WHAT IS NEEDED =>
In the entries below, find each line with the string "able" and copy it.

RECORDS =>
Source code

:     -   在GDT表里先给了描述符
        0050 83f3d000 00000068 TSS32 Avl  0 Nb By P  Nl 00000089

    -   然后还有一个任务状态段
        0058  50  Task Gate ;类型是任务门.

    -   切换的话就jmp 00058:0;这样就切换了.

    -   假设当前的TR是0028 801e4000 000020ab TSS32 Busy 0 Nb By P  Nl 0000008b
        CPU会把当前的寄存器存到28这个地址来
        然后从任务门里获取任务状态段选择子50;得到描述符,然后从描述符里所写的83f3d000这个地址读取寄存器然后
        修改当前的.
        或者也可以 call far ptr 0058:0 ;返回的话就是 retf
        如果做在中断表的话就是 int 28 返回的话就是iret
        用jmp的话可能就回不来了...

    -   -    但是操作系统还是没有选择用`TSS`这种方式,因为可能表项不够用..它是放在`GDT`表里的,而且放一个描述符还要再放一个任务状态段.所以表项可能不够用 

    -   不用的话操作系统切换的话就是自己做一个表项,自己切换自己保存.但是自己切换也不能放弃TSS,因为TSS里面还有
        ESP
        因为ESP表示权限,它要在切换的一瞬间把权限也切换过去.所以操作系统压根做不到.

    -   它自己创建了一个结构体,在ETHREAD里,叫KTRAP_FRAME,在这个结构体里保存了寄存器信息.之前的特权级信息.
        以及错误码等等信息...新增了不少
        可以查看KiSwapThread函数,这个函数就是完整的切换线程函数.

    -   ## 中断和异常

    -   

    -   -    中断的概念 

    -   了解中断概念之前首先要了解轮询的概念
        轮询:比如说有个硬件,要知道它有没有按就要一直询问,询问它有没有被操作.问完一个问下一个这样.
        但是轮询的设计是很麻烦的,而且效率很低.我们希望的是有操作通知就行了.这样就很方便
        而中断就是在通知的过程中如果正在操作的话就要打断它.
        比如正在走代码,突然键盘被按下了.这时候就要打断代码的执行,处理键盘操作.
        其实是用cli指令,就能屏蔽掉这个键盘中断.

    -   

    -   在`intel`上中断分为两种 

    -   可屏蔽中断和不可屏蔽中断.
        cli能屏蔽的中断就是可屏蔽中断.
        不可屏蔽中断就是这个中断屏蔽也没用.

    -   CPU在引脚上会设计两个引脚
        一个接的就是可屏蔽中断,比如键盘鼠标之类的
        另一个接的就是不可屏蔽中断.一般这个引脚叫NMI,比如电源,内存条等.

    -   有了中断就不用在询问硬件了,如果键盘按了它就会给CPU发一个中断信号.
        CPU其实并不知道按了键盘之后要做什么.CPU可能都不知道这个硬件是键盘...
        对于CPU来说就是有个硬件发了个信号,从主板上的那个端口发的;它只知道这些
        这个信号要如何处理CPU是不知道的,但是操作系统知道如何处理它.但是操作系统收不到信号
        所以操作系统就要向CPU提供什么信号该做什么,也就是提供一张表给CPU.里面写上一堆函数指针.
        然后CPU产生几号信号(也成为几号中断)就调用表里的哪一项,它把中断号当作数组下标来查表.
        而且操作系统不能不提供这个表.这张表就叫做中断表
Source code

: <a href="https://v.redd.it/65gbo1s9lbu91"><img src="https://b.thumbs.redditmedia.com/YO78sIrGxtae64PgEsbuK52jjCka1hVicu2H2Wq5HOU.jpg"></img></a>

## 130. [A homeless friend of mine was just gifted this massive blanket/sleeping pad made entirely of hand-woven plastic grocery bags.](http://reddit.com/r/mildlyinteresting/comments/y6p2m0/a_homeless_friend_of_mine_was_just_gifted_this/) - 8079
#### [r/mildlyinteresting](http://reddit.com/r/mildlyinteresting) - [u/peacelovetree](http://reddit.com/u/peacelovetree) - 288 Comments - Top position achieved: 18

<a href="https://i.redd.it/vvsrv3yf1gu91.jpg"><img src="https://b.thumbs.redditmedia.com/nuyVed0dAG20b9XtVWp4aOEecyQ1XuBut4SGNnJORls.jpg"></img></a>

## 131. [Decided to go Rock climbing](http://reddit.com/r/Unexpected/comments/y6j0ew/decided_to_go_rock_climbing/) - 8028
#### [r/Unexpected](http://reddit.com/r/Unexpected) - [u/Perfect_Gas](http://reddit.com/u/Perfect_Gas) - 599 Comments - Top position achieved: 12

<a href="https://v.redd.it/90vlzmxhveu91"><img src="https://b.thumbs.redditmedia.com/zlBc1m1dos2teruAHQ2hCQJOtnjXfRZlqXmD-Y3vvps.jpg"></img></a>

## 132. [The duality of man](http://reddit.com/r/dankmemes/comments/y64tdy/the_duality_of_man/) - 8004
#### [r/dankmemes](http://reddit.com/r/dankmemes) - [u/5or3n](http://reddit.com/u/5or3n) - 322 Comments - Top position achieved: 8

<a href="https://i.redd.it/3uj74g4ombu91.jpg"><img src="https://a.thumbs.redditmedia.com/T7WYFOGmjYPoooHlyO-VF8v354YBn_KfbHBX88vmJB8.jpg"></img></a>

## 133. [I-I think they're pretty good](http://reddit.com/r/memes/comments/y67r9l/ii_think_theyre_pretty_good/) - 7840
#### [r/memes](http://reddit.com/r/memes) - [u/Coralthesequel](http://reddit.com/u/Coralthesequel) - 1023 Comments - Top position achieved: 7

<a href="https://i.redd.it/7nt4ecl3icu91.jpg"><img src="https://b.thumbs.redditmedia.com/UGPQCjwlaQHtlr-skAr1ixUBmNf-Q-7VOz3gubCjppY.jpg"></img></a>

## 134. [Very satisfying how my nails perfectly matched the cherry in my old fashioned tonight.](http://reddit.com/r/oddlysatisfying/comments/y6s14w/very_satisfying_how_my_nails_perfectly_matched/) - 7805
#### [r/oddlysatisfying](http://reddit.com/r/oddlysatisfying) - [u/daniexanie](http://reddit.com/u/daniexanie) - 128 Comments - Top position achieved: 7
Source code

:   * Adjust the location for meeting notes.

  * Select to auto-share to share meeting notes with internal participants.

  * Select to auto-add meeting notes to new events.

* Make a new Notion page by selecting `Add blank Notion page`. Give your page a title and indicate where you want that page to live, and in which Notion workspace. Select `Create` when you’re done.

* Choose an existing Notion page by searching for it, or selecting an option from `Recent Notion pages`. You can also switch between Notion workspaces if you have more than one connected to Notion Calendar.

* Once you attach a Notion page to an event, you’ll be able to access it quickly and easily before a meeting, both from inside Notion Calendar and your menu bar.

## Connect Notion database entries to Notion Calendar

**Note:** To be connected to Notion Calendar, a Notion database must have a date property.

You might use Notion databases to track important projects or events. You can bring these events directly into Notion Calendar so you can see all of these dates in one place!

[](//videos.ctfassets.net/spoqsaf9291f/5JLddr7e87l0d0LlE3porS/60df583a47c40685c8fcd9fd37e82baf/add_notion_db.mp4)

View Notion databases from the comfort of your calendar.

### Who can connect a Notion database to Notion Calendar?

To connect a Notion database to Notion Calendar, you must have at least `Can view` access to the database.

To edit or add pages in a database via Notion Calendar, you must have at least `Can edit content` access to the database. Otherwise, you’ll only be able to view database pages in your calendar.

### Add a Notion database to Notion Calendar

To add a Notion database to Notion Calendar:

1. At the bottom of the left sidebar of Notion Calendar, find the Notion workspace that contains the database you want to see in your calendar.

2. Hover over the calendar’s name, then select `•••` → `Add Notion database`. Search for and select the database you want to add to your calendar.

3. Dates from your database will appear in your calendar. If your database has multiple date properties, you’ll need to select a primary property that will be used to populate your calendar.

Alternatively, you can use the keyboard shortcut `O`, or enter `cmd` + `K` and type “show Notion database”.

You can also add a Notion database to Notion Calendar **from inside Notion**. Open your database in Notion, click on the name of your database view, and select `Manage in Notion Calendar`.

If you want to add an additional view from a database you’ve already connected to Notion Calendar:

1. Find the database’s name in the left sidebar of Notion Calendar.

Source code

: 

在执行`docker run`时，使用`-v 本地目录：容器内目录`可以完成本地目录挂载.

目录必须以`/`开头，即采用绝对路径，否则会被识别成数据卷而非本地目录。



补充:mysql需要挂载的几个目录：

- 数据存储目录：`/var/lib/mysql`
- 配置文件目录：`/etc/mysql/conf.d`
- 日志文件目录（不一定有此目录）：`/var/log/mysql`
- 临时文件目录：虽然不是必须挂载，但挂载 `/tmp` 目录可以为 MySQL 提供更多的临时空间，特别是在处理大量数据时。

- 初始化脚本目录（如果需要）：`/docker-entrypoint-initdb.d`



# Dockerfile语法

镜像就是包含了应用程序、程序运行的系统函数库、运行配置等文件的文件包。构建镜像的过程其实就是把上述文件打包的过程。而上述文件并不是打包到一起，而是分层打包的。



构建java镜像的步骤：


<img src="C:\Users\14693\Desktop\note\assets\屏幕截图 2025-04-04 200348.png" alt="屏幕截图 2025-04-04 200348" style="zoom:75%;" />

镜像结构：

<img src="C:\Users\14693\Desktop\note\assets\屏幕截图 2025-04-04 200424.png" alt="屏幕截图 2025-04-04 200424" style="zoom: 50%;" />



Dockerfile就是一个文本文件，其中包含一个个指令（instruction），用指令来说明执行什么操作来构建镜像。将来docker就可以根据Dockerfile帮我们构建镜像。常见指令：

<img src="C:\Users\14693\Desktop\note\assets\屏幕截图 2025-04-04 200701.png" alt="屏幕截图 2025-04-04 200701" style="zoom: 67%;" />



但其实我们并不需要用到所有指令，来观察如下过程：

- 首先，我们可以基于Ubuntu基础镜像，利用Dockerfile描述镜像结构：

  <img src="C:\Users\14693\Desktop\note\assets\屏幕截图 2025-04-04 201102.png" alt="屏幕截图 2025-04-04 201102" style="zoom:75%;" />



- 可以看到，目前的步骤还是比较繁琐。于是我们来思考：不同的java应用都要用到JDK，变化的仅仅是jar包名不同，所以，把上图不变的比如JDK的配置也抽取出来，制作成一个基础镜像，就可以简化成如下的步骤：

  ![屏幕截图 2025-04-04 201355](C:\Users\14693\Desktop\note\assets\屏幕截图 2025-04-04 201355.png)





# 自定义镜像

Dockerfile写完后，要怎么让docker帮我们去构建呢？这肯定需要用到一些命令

EXERCISE OUTPUT =>
* Once you attach a Notion page to an event, you’ll be able to access it quickly and easily before a meeting, both from inside Notion Calendar and your menu bar.
To edit or add pages in a database via Notion Calendar, you must have at least `Can edit content` access to the database. Otherwise, you’ll only be able to view database pages in your calendar.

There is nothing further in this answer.